The scientists examined genes that are dormant in white fat cells but active in brown fat cells, hoping to find the ones that would turn white fat cells into the hungriest brown fat cells.

A gene called UCP1 came up first.

The researchers then grew brown fat cells with the UCP1 gene along with cancer cells in a Petri dish. The cancer cells were at the bottom and the fat cells above them, in separate compartments that kept the cells apart but forced them to exchange nutrients.

The results were astonishing.

“In our very first experiment, very few cancer cells survived. We thought we were messing something up – we were sure it was a mistake. So we repeated the experiment several times, and all the time we observed the same effect.”

Nadav Ahituv, Principal Investigator

The brown fat cells resisted two different types of breast cancer cells, as well as colon, pancreatic and prostate cancer cells.

But the researchers still didn’t know if the implanted brown fat cells would work in a real-world setting.

To test how they would work in human tissues, the scientists collected samples of breast mastectomies containing both fat and cancer cells.

Because there is a lot of fat in the breast, the scientists decided to take fat from the same patient, modify it, and grow it in the same well with that patient’s own breast cancer cells.

These brown fat cells from the same patient fought off the breast cancer cells in Petri dishes and when implanted together in mouse models.

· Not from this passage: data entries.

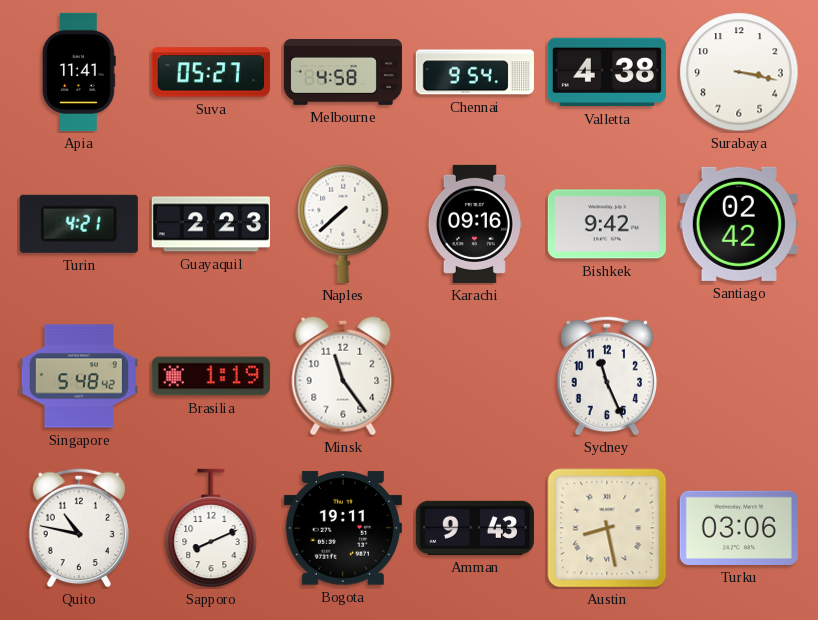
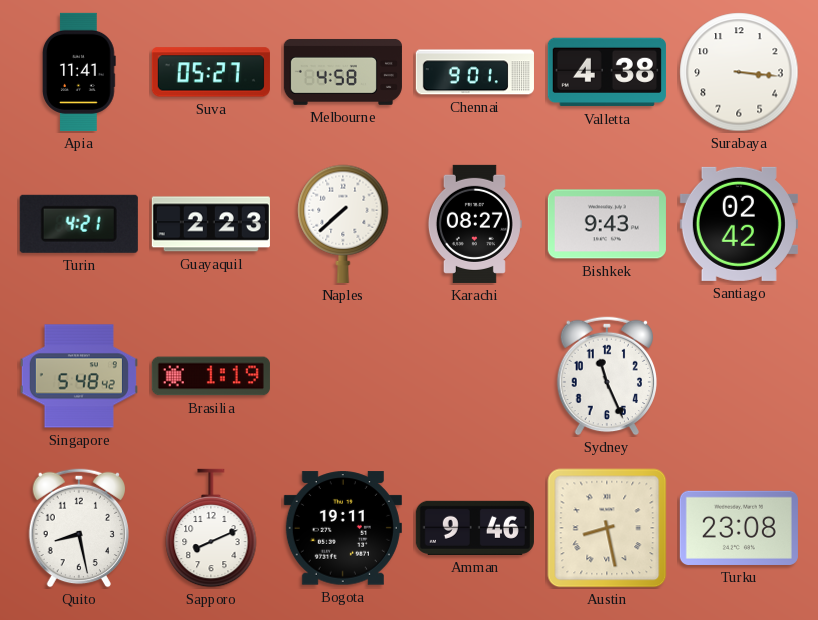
Chennai: 9:54 -> 9:01
Surabaya: 3:17 -> 3:16
Karachi: 09:16 -> 08:27
Bishkek: 9:42 -> 9:43
Minsk: 11:24 -> none
Quito: 10:47 -> 8:28
Amman: 9:43 -> 9:46
Turku: 03:06 -> 23:08
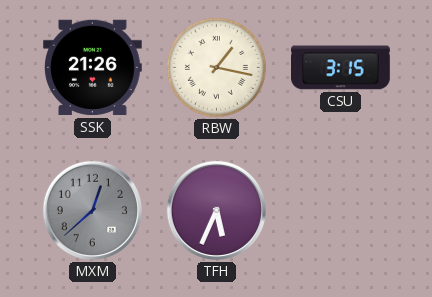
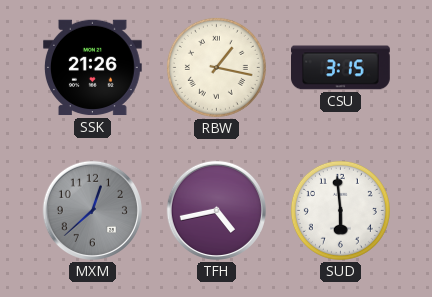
TFH: 5:34 -> 4:43
SUD: none -> 5:59
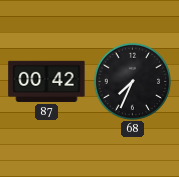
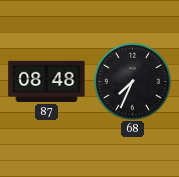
87: 00:42 -> 08:48
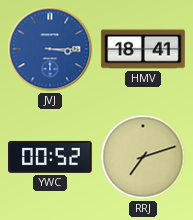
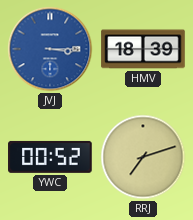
HMV: 18:41 -> 18:39
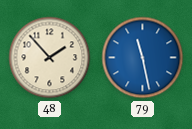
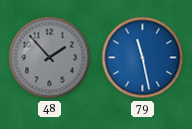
48 dial: cream -> grey
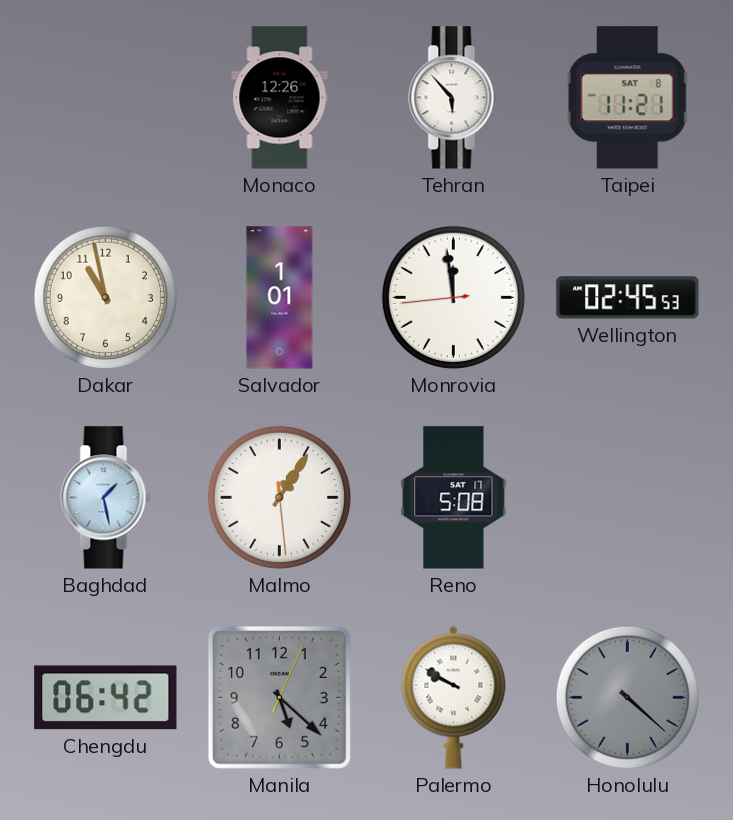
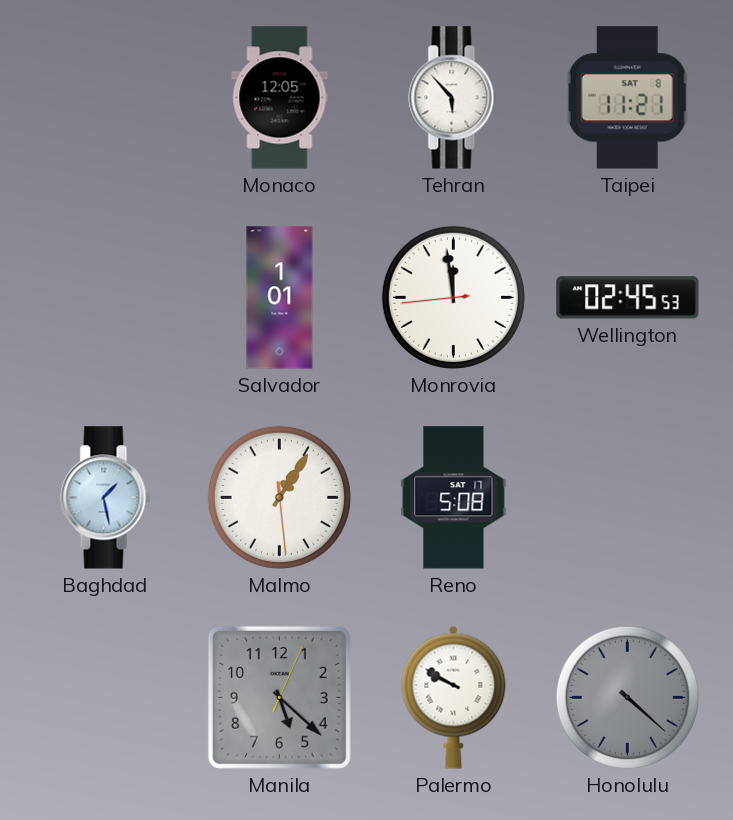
Monaco: 12:26 -> 12:05
Dakar: 10:58 -> none
Chengdu: 06:42 -> none
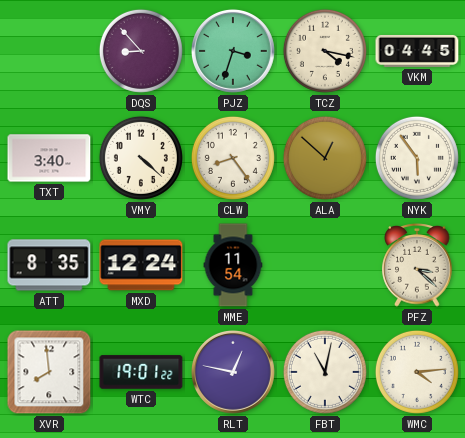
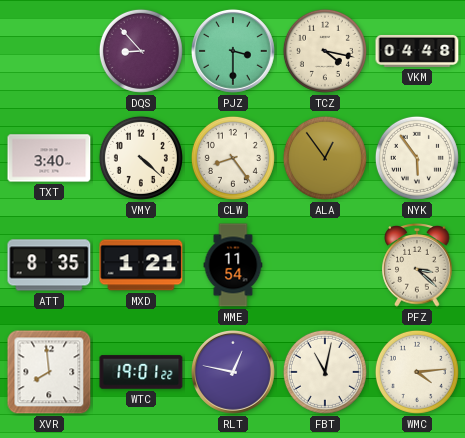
PJZ: 3:33 -> 3:30
VKM: 04:45 -> 04:48
ALA: 12:52 -> 12:54
MXD: 12:24 -> 1:21
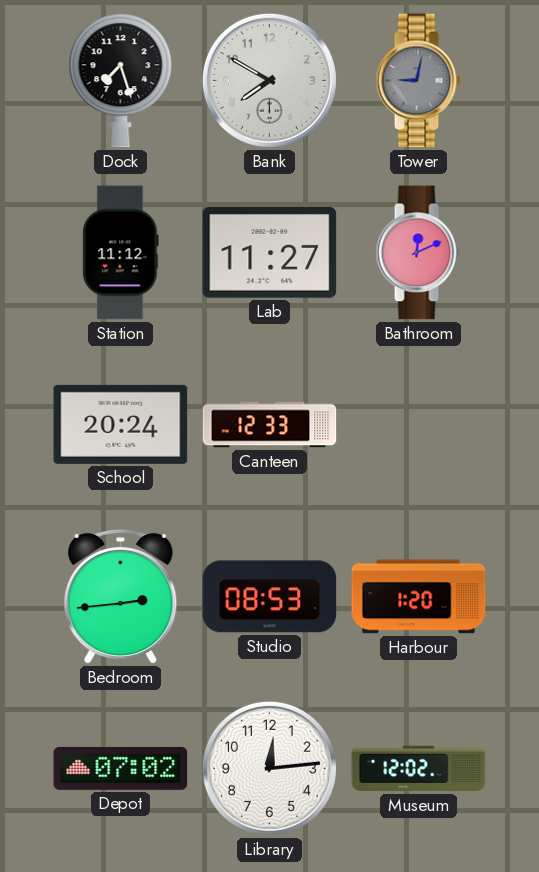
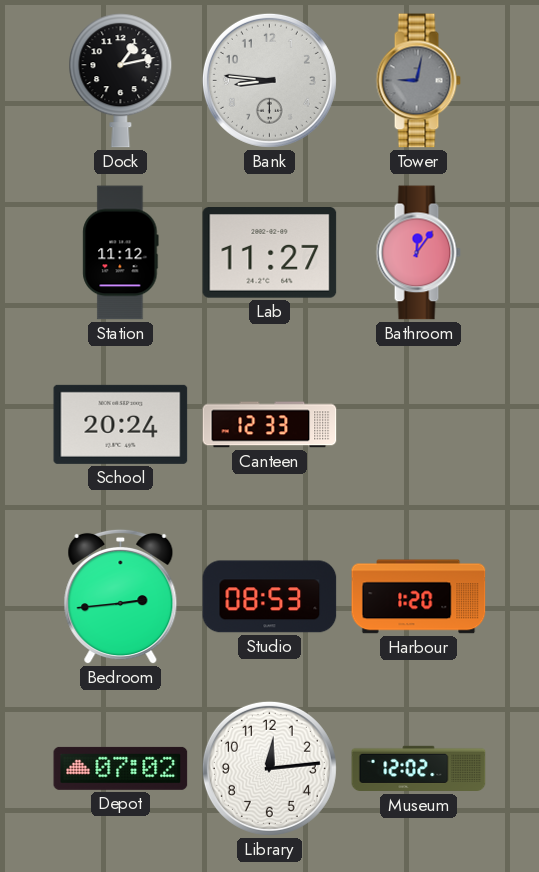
Dock: 7:27 -> 1:13
Bank: 7:50 -> 8:46
Bathroom: 12:11 -> 12:06
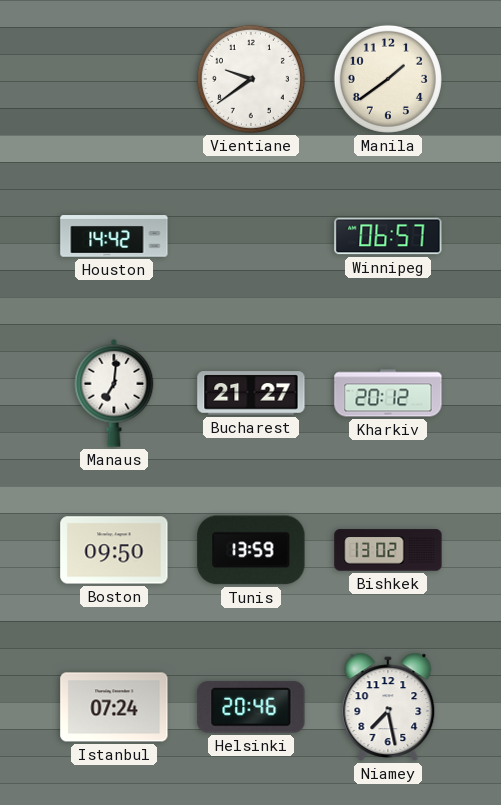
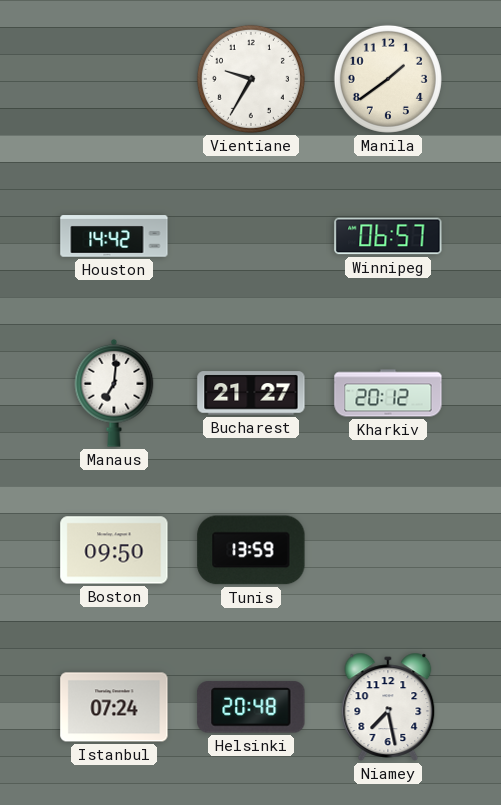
Vientiane: 9:39 -> 9:35
Bishkek: 13:02 -> none
Helsinki: 20:46 -> 20:48
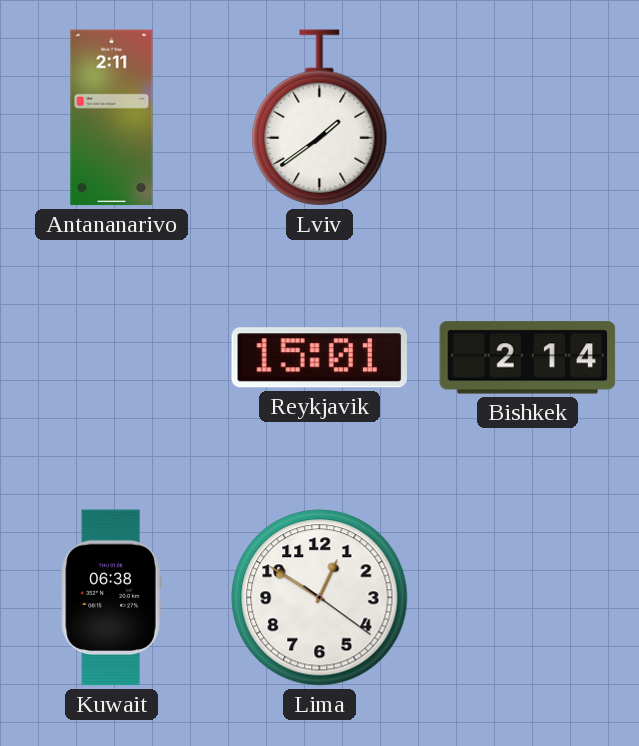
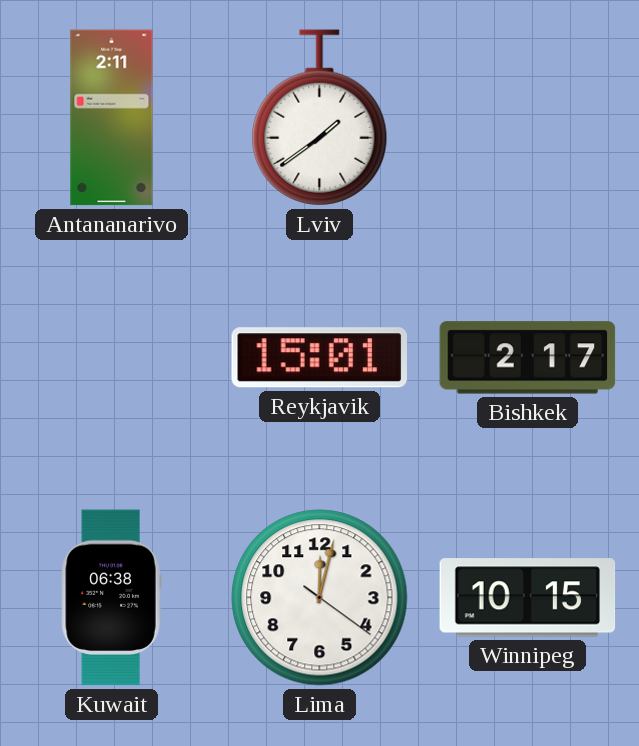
Bishkek: 2:14 -> 2:17
Lima: 12:50 -> 12:02
Winnipeg: none -> 10:15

Knowing that cancerous tumors have their own nutritional preferences, the researchers engineered the fat to consume certain nutrients. For example, some forms of pancreatic cancer “ like” uridine. So they programmed the fat to consume only uridine, and it easily defeated the pancreatic cancer cells.

This suggests that fat can be adapted to the nutritional preferences of any type of cancer.

Fat cells have many advantages when it comes to cell therapy.

They are easy to obtain from patients. They grow well in the lab, and they can be engineered to express different genes and perform different biological functions. They behave well once they return to the body without leaving the implantation site and interact with the immune system.

This fact is supported by decades of progress in plastic surgery.

Fat cells can also be programmed to signal or perform more complex tasks. Their ability to beat cancer, even when they are not near the tumor, could prove invaluable for treating hard-to-treat cancers such as glioblastoma, which affects the brain, as well as many other diseases.